Actor Qurrat Ann Kadwani has a quest to perform in all 50 states. Her Sept. 4 performance at South Dakota State University will mark her 36th state.

Kadwani is the main character in “They Call Me Q,” which will be held at 7 p.m. in the University Student Union’s Volstorff Ballroom. There is no charge for admission to the show, which is open to the public and sponsored by the SDSU Multicultural Center, University Program Council, Indian Students’ Association and Women’s and Gender Studies

“I love performing at colleges, and I love meeting students all over the country,” said Kadwani “I love inspiring them and talking to them after the show and hearing about their personal experiences with identity. I also love to travel so this is a dream come true for me. I try to eat the local food, see the sights and remind myself how lucky I am to be living my dream.”

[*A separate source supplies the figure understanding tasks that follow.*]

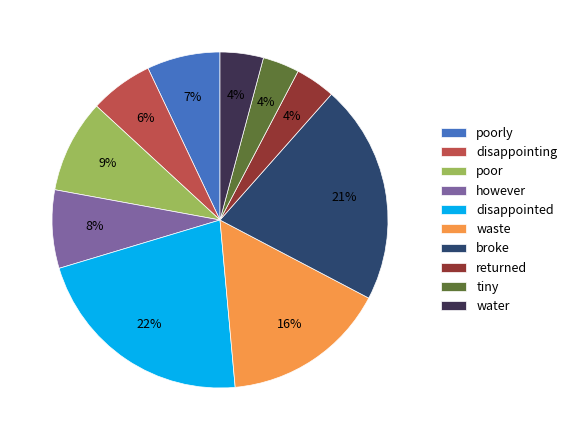

What is the largest slice in the pie chart?

disappointed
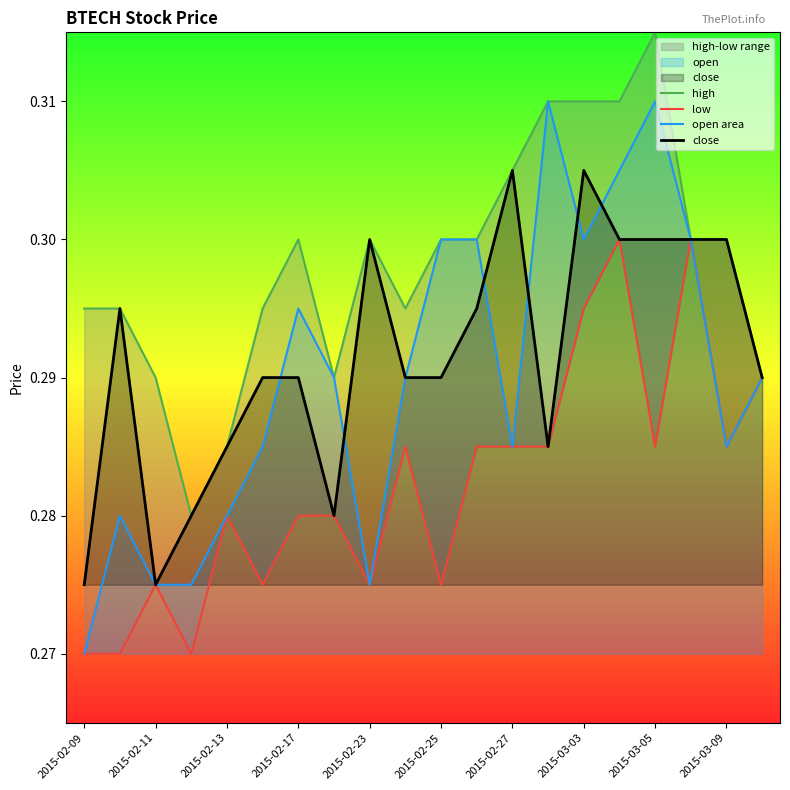

The value of open area at 2015-02-25 is 0.3. True or false?

True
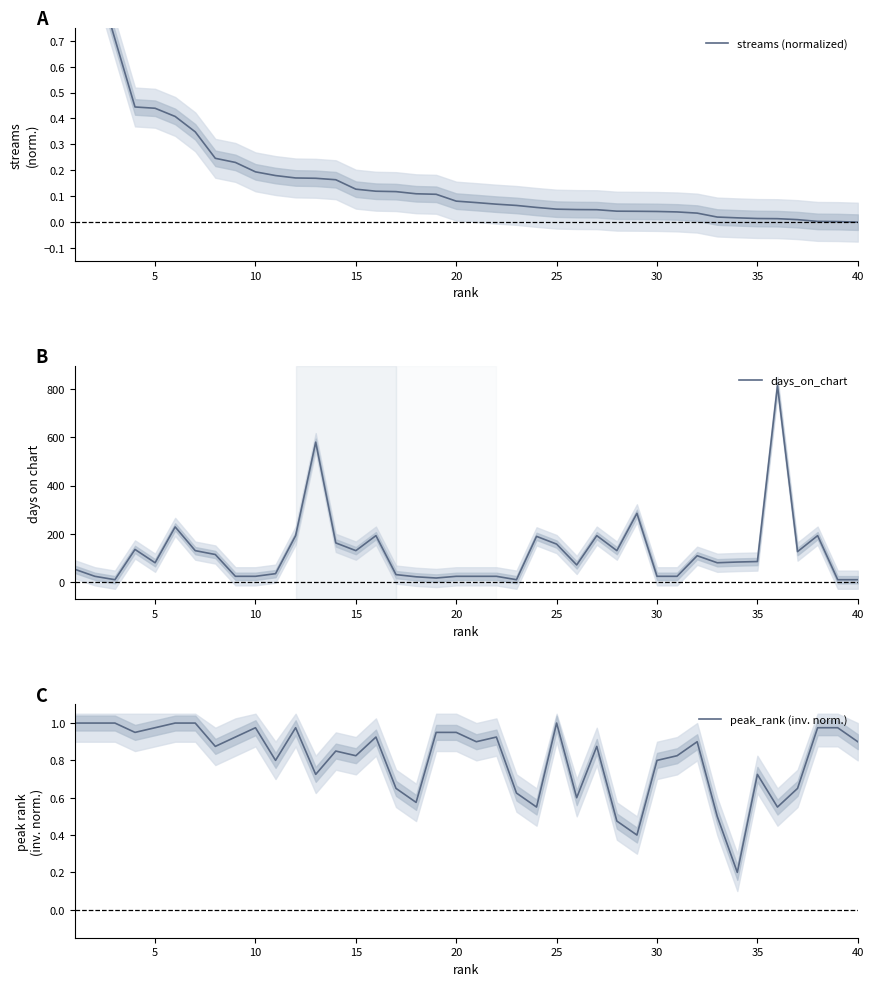

What is the highest value of the days_on_chart series?

812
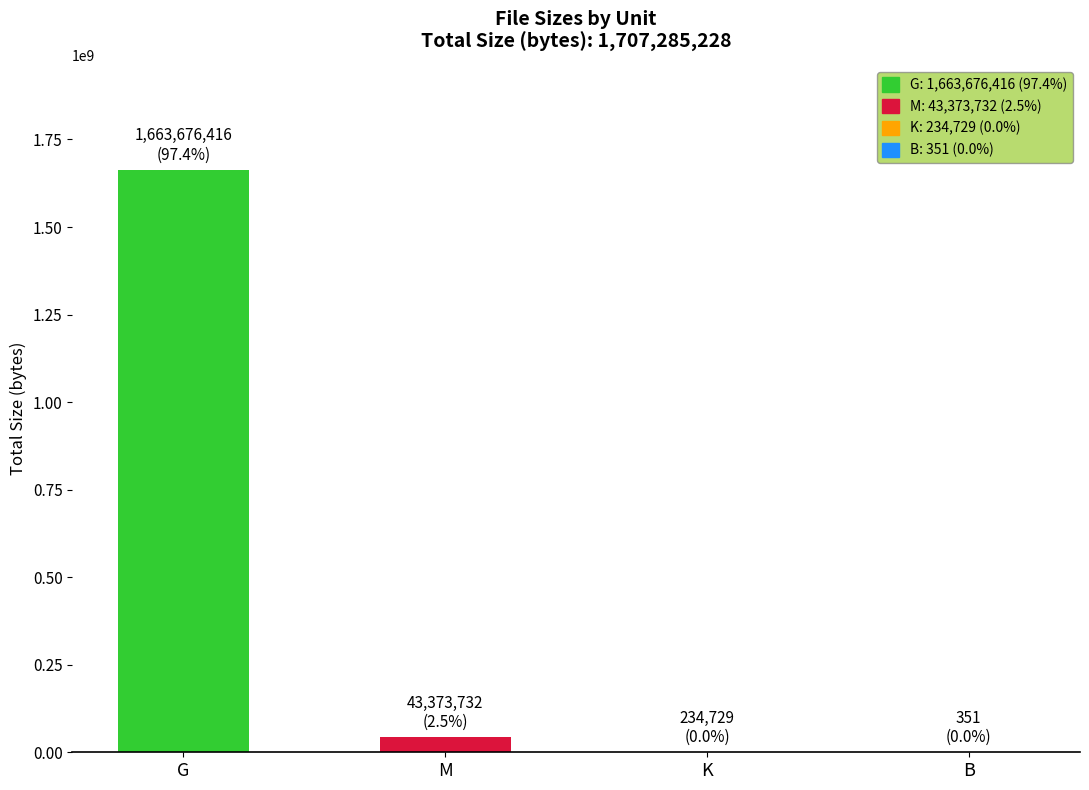

Which label corresponds to the largest value in the chart?

G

“They Call Me Q” started in 2013 in a Montreal festival. The show is the story of a girl from Bombay growing up in the Bronx who gracefully seeks balance between the cultural pressures brought forth by her traditional parents and wanting acceptance into her new culture. Along the journey, Kadwani transforms into 13 characters who have shaped her life including her parents, Caucasian teachers, Puerto Rican classmates and African-American friends. Filled with humor, “They Call Me Q” speaks to the universal search for identity experienced by immigrants of all nationalities.

Following the Montreal show, two audience members approached her and raved about the performance, telling Kadwani she needed to do the show at colleges.

“I've learned that every school is different and yet, the same,” said Kadwani, who has had appearances on various TV shows, plays and movies. “Students in different parts of the country have various relationships with culture and identity and bridging the gap between tradition, gender roles and acceptance of themselves. Yet, the issues everywhere are the same. I try to help audiences see how we are more similar than different, so that we can accept ourselves and each other and create a more inclusive community.

“Our society, politicians and media try to divide us when it comes to the conversation surrounding immigrants and, generally, people who are different from us. I believe that as an artist, I’m bringing people together so that we can embrace our differences and focus on creating true change,” Kadwani continued. “College students have unique power—they are on the front lines of impacting policy, electing officials who are not corrupt, and creating a social system that can support those who are different and who have less—because that is what will drive growth.”

Kadwani is looking forward to the show at SDState.

“The performance gets better and better every time with more nuanced acting, hitting the mark with the comedic punchlines and being able to tap into an emotional gravitas for the heavier sections; so SDSU can expect one of the best performances,” she said.

“’They Call Me Q’ has such high energy so I try to pump myself up before the show by listening to my favorite music, talking to friends before the show and even dancing,” Kadwani continued, noting she has a new play, “Intrusion,” which is on sexual violence prevention. “I quickly rehearse the vocal tones for each character so that when I get onstage, my body's muscle memory does the rest.”